Now the question you didn’t ask: I told my story »Daddy, Dearest« first in my spoken word. My details might be specific, people have had it much worse, and unlike most victims of trauma, I never turn the knife inward, I always turn the knife out, with my tongue as the fork. I knew I had to speak. This is universal issue, like death. I went flat-line as a protection against the trauma, I taunted death. The killers would run from me because I have no fear. The victimology is: I turned depression outwards, I was more aggressive than depressive. It’s another form of depression, rather than sit inside and cut your wrist, look for somebody’s throat to slit. When you already feel dead, you chase after death itself. You look for danger to make you feel alive. Most people fear me because they know I have no fear. As a matter of a fact, the most wounded people come to me for what? A hug.
So whatever trauma I’ve had, whatever war I’ve lived through, whatever death I’ve challenged, there comes a point, when you start appreciating everything and stop taunting death. We live shorter than sea turtles, and what if death is not the end? This is a horror we would rather not face. Can you access, can you face the fear of what you were, of what is in your bloodline. Yes, this is the knowledge I seek.
How did your battle reach a truce?
I drew a truce with myself. I had to detox from my self, my own contamination. The victim becomes the victimizer. I had to stop every relationship, stop every drug, stop every alcohol, stop everything to become my own lover, to find the right reasons: to know what I wanted, not to fear the obsession, to acknowledge it, and find people that can accommodate me.
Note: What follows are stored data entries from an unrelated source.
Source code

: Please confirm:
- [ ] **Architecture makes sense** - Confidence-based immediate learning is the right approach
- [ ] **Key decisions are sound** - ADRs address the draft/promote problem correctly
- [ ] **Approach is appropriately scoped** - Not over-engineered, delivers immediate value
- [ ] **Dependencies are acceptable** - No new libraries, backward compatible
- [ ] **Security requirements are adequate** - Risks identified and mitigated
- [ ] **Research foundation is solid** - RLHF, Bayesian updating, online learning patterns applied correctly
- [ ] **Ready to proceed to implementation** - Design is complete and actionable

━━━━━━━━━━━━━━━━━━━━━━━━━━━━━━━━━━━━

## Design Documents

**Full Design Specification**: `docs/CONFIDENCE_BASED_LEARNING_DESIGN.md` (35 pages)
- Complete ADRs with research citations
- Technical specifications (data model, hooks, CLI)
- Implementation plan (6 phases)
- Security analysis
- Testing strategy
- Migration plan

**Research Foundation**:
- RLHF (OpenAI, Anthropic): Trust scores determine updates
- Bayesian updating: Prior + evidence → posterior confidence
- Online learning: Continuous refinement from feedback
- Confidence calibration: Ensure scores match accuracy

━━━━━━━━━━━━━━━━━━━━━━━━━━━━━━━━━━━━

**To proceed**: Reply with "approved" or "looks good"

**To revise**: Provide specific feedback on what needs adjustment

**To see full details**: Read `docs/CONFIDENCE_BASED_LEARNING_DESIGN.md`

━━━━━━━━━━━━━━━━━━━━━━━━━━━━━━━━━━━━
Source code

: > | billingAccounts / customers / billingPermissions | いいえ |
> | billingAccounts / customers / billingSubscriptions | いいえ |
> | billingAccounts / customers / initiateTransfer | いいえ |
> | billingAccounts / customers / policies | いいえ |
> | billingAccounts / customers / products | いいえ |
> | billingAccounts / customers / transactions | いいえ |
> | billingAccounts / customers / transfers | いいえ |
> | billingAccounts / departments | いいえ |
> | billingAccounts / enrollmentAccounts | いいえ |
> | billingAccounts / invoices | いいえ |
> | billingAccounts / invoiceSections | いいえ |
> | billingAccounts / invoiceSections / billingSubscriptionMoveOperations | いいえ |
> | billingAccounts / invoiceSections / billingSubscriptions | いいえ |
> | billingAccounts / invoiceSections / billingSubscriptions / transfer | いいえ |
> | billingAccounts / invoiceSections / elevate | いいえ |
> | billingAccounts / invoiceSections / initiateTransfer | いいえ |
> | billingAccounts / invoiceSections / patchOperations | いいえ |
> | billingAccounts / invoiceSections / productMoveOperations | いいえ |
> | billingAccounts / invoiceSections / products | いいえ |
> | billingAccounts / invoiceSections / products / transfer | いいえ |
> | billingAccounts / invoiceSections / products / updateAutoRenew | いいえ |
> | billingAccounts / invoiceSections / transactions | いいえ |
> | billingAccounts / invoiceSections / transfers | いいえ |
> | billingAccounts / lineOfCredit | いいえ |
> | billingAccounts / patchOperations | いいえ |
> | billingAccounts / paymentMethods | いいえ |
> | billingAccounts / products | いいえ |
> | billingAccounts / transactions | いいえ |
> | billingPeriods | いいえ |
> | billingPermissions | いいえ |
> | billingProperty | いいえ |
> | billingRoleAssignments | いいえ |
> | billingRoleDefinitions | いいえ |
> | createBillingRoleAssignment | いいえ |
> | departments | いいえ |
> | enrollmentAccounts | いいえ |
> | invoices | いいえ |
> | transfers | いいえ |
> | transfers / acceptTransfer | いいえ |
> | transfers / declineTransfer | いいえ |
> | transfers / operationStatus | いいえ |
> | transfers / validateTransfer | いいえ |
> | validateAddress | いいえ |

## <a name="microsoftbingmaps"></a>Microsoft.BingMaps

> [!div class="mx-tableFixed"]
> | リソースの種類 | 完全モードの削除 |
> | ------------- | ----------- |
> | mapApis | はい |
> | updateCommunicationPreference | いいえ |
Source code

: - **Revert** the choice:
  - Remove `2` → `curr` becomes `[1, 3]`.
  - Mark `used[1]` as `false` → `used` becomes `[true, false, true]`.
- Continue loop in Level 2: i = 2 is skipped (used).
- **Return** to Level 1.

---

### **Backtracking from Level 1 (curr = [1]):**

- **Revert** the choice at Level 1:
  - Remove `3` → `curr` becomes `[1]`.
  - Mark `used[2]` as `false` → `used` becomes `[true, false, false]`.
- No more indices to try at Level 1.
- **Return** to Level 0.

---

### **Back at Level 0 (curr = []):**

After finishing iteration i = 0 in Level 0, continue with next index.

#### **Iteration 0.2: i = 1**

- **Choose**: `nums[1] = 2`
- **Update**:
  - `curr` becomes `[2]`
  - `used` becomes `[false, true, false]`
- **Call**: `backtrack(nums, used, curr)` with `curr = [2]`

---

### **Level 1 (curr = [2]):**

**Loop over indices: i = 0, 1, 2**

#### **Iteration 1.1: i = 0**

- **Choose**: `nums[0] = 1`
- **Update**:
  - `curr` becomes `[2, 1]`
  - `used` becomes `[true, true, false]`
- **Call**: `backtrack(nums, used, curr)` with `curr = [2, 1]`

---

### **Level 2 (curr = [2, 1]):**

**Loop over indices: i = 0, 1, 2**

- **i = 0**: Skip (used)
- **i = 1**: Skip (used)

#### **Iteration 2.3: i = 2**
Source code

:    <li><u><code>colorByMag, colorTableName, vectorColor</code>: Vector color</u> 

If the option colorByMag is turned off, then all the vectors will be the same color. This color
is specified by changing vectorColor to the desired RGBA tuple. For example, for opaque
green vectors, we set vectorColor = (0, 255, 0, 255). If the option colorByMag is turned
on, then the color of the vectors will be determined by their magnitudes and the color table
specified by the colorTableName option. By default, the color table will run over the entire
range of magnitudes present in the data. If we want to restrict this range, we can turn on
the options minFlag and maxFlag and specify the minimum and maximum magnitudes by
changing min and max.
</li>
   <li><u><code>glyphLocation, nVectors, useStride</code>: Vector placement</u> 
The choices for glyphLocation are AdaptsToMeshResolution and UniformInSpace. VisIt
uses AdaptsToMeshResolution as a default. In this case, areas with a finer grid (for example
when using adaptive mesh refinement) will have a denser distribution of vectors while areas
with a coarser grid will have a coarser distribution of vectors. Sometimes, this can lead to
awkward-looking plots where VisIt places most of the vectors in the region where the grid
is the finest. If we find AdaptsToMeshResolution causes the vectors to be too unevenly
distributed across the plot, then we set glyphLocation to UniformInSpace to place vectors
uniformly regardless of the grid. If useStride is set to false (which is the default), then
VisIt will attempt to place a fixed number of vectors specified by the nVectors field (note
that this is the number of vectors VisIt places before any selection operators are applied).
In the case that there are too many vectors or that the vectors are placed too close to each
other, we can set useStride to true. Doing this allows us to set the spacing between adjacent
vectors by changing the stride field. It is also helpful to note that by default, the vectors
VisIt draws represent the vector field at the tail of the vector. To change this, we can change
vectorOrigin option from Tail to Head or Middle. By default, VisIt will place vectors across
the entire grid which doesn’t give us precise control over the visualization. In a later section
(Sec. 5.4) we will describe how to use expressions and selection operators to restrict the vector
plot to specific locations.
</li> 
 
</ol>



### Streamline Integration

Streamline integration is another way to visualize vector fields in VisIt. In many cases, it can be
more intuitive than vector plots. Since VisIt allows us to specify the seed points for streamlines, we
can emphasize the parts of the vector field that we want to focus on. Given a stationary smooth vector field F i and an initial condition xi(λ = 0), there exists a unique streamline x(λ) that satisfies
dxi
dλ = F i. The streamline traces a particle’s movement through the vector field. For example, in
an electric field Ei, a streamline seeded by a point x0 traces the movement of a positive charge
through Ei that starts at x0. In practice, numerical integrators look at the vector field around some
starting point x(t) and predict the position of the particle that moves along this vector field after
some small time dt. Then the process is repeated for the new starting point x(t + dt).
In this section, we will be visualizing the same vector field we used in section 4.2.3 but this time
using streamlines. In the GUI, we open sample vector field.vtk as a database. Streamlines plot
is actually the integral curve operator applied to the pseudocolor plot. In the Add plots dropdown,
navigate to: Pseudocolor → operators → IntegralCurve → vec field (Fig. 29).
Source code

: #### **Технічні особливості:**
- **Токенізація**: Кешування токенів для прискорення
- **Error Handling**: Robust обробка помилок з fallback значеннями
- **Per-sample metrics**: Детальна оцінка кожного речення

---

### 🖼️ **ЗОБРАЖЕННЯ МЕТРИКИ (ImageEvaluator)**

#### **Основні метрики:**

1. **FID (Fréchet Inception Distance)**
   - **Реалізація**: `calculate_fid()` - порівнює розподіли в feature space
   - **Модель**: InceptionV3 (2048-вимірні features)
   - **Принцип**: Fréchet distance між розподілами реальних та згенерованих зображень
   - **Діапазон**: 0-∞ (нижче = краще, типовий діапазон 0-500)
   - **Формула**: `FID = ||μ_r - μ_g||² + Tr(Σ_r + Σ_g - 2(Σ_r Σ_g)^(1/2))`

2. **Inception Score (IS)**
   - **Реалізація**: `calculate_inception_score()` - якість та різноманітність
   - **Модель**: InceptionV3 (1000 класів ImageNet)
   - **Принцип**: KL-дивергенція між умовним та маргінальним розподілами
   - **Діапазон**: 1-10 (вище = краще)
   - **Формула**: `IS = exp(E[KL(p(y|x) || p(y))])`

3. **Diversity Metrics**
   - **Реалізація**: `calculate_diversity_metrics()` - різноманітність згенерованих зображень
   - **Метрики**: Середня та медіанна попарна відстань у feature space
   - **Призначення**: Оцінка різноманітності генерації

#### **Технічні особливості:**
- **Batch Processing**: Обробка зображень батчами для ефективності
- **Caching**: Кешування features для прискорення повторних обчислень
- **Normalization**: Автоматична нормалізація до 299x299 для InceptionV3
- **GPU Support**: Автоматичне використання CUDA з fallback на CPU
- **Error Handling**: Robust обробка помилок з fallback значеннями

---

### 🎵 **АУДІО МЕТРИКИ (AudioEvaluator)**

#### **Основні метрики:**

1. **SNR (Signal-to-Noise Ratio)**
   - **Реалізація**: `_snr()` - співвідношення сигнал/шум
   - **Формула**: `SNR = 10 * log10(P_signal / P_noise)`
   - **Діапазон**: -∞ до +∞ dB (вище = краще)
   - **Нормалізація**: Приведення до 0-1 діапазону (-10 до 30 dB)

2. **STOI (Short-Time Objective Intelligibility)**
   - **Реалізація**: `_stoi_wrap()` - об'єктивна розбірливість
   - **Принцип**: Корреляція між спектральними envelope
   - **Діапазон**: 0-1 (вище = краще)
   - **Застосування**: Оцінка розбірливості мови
My first lover in 1979 committed murder-suicide on his way to see me. I wrote an Opera called »My Lover The Killer«. I am alive, because I did not have the fear. He tried to kill me many times. Why did I stay with him? Because I saw the wounded child before the asshole the man became. You cannot save anyone from themselves. However, a wounded child is very attracted to the another wounded child. This is how these dynamics begin. It is the trauma bond. It takes decades to understand. This is why we need to become our own lovers. Oh, Mr. Right is not going to come along, give me a six pack of men and couple of women on the side (smiles). And we will see what happens.